Bernadine Bishop, who died in 2013, has an interesting history: the youngest witness in the Lady Chatterley trial, she published two novels in her twenties, taught for ten years in a London comprehensive, before retraining as a psychotherapist. On retirement in 2010, she returned to writing fiction, with her first later novel, Unexpected Lessons in Love, which drew on her experience as a mother undergoing cancer treatment, shortlisted for the Costa Novel Award in 2013. If you’ve followed my series on fictional therapists, you’ll appreciate that I was intrigued when I read that Hidden Knowledge stems from her experience as a therapist.
The voice is light and mildly humorous, if perhaps a little old-fashioned, heavy on dialogue and reminiscent of the work of Barbara Pym.

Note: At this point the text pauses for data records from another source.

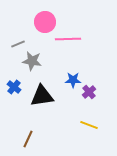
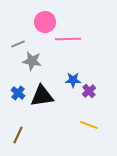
blue cross: moved 4 px right, 6 px down
purple cross: moved 1 px up
brown line: moved 10 px left, 4 px up
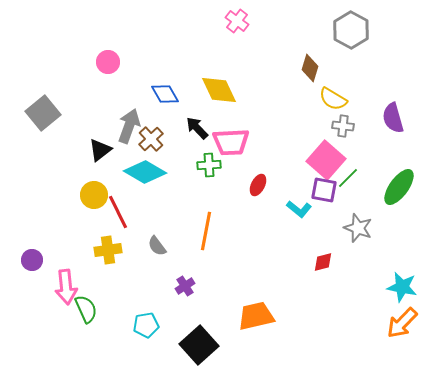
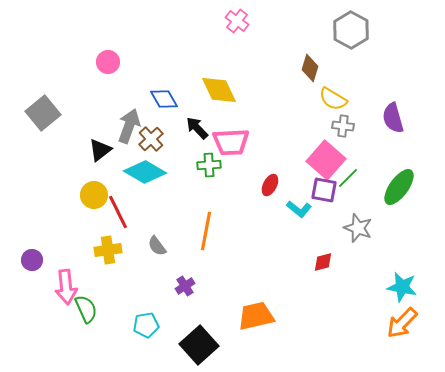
blue diamond: moved 1 px left, 5 px down
red ellipse: moved 12 px right
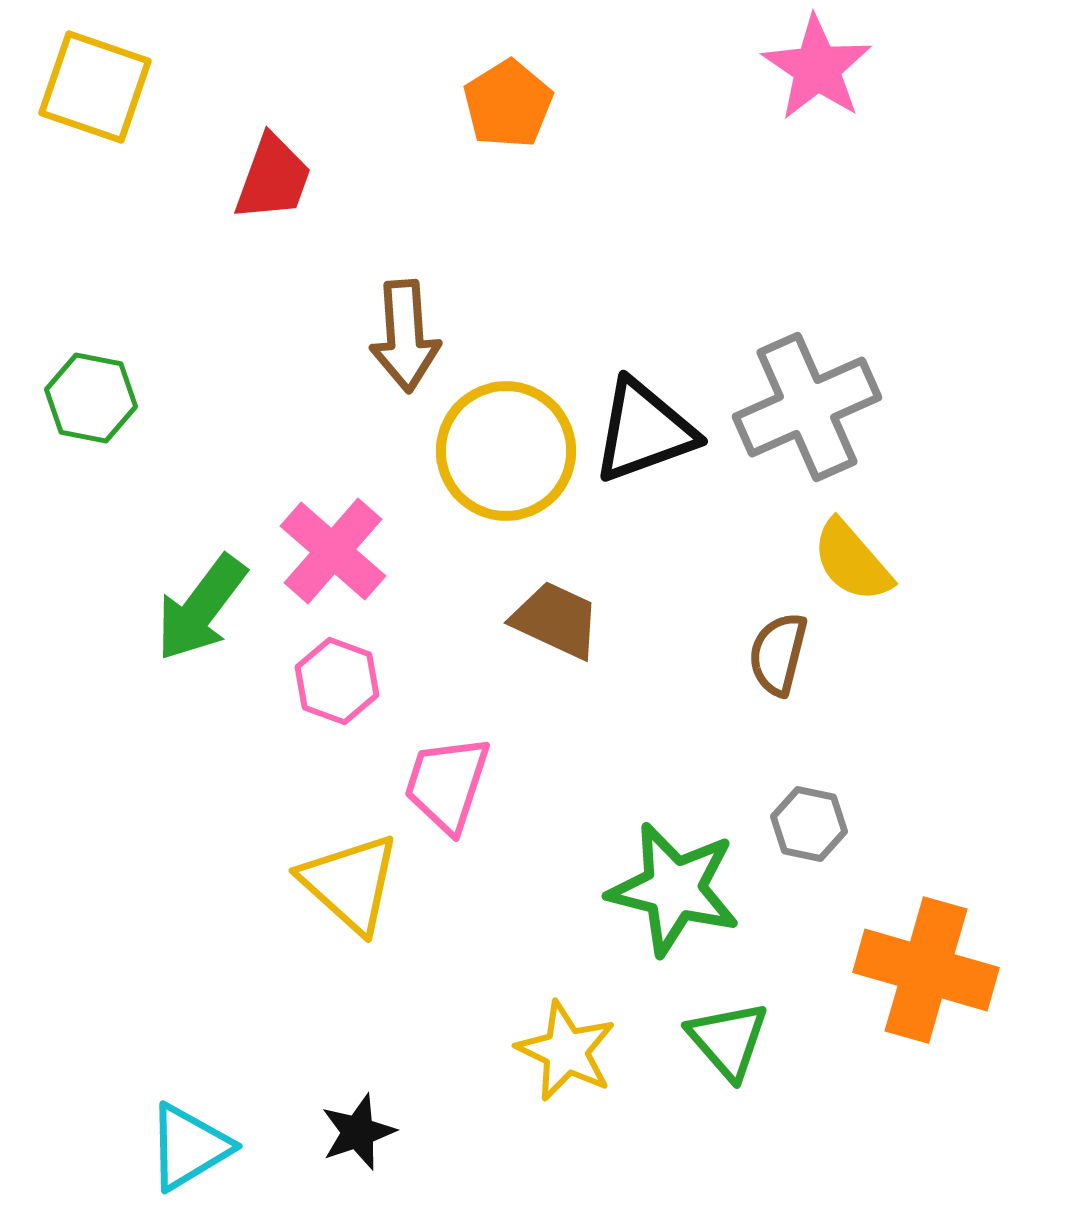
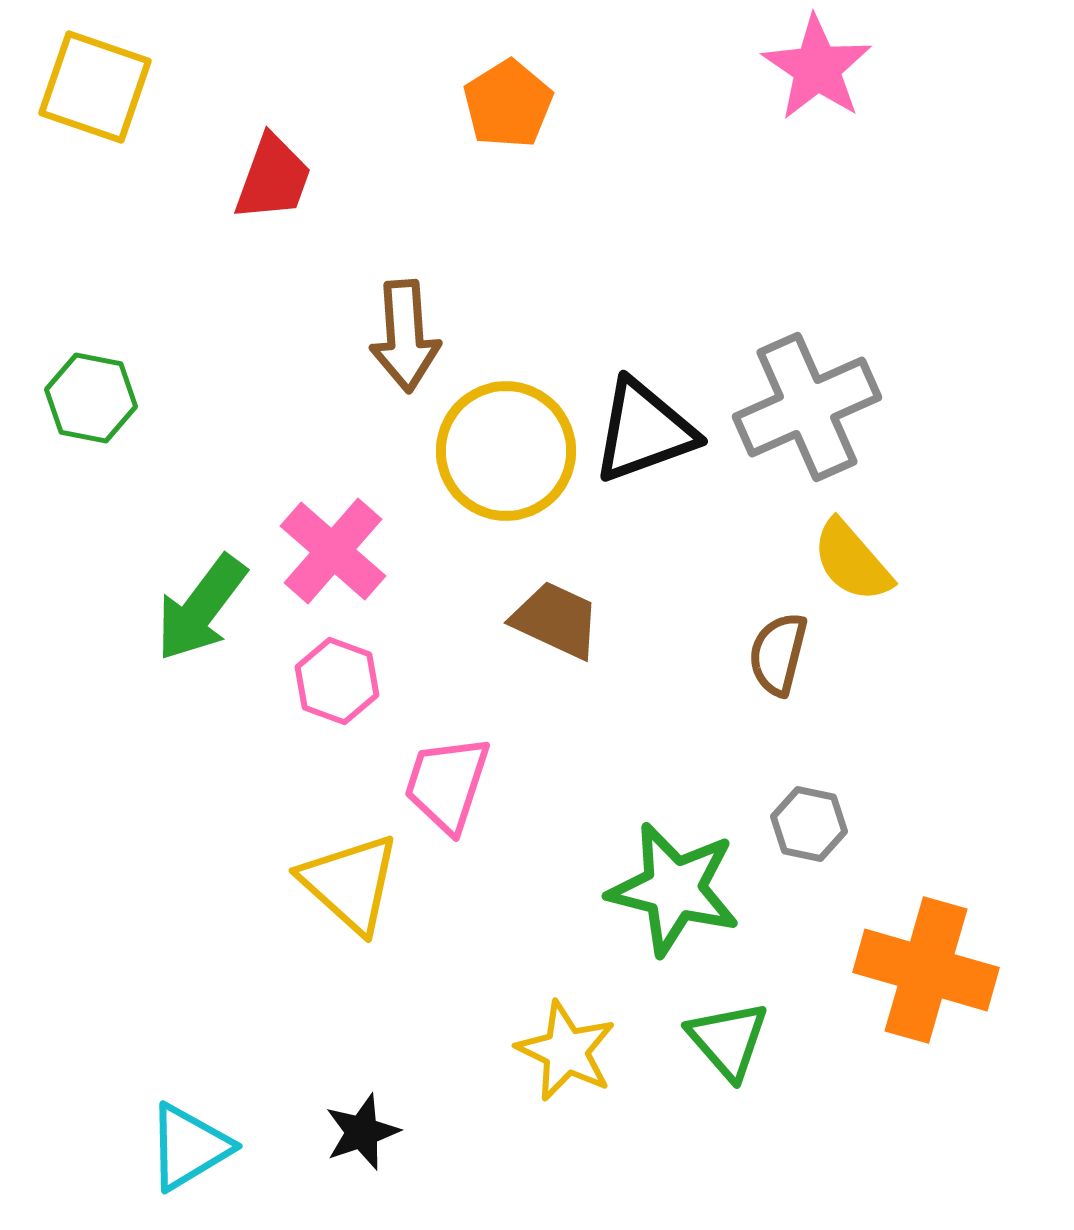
black star: moved 4 px right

This was perfect for portraying the first-world dilemmas of a woman like Julia (p70):
The trouble with being single, she thought she made up her face in front of the mirror, was that you had to have so much social life. She drove to her dinner-party, became fairly engaged in some of the conversation, did not meet a possible man, and drove home, sober.
but felt rather light for the serious issue of child abuse. There is an extremely poignant section where, via an omniscient narrator, we see how the priest was implicated in Mark’s death. But, otherwise, the author gives Roger an easy time: while he fears the bullying he might expect in prison, and is grateful that his comatose brother will never learn of his offence, his sister and brother’s partner, while condemning the act itself, display none of the repulsion one might expect.

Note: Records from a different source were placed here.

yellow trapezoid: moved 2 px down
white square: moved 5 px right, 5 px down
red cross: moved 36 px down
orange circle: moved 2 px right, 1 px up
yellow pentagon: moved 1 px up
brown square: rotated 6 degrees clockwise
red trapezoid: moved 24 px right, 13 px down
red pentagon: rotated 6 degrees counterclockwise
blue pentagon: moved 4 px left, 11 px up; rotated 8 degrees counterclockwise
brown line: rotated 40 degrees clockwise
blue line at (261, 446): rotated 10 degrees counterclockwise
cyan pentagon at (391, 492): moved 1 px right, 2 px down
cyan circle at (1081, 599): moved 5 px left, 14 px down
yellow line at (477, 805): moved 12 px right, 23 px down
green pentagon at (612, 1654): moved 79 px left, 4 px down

Roger, like both Julia and Tony, has had experience of therapy, but unfortunately this occurs off the page. I thought a therapist as character might have enabled a deeper, and more satisfying, exploration of clerical abuse and our reactions to it. Just as, in the late 1950s, Julia’s decision to have a child without a partner would have been so controversial as to require an entire novel, the sexual abuse of minors by those in positions of authority is too heavy an issue not to be the central subject of a contemporary novel in which it appears. The best example of this I’ve come across to date is John Boyne’s A History of Loneliness.
That aside, the loneliness of a middle-aged widow, in the character of Betty, is beautifully explored. Initially, Betty appears much older than her sixty years as she begins to recognise that filling her days with activities is no cure for loneliness. Without benefit of a therapist other than the author, she has a quiet dignity similar to that of Tess Lohan in Academy Street in her gradual discovery of the pleasures of her single state. The true heroine of the novel, she also faces up to the reality of her son’s death, so that I thought it somewhat harsh of Bernadine Bishop to allow her daughter and future grandchild to invade her privacy in the later chapters. But perhaps Betty has only herself to blame for not telling Julia her true feelings?
Thanks to Sceptre books for my review copy.